Tsarigradska emphasizes that in Bulgaria, children do not receive a multidisciplinary assessment, information is not gathered, and children’s acts are observed only in context. She illustrates her opinion with a hypothetical scenario. A minor without a driving license causes a car crash and runs from the police. At first look, the child can easily stay under arrest. However, if you look in-depth, and not simply on the surface of the iceberg, we can see that he has lived in the USA, where he was allowed to drive a car. Apart from that, he had just become a witness to police brutality against his father, so he had run away in panic.

The judge tells another scenario – this time, a real one, about a boy detained by the first instance court for threatening to kill his mother. However, the mother appears for the second instance and tells about her dramatic divorce, which has impacted the child very badly. He started abusing drugs. She tried to get him out of this atmosphere, but she had no success. She looked for help from the school and the social services. At the end of the day, she was given the advice to refer to the prosecution and ask for compulsory treatment under the Health Law. Instead, however, the prosecution filed a murder threat case.

"Instead of defending my child, they made me stand up to him,"

the mother cries in the court.

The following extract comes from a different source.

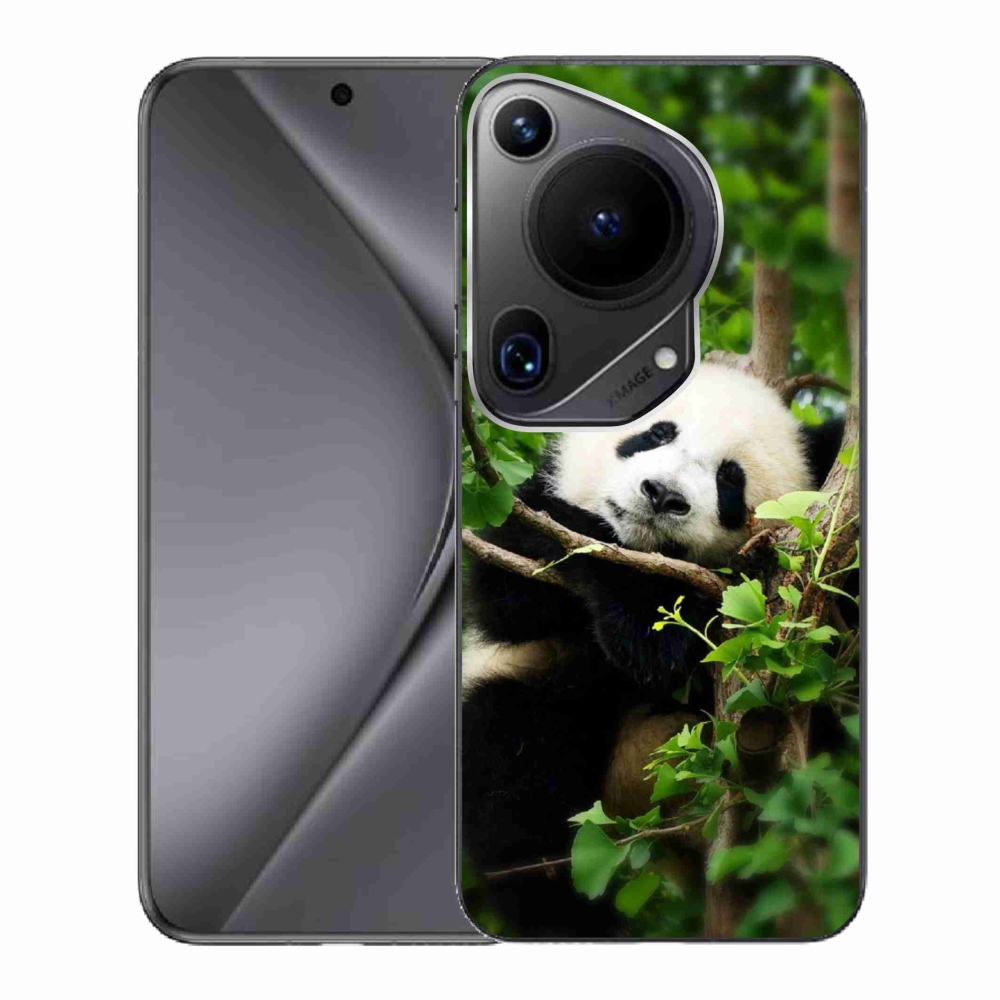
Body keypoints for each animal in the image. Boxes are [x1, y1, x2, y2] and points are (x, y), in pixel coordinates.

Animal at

The magistrates sign specific social measures, which would apply immediately and help the mother and child.

 

In Bulgaria, the current legislation does not meet the established international criteria and standards for the protection of the rights of the child, namely that justice should be in line with the interests of the child, as the Ombudsman Diana Kovacheva recently wrote to the Minister of Justice Nadezhda Yordanova. “Today, Bulgaria continues to be strongly criticized for the lack of reforms in the field of juvenile justice. In its educational impact, the juvenile justice system is conservative, built on an outdated and long-rejected understanding of the legal status of children in conflict with the law,” Kovacheva points out and reminds us about the two EU directives, which need to be transposed in Bulgarian legislation to guarantee justice in line with the rights and interests of children.

Kovacheva also pleads for the closing of correctional educational institutions, where children's childhood is spent behind bars. "Sega" asked for a comment from the Ministry of Justice, but no response was given.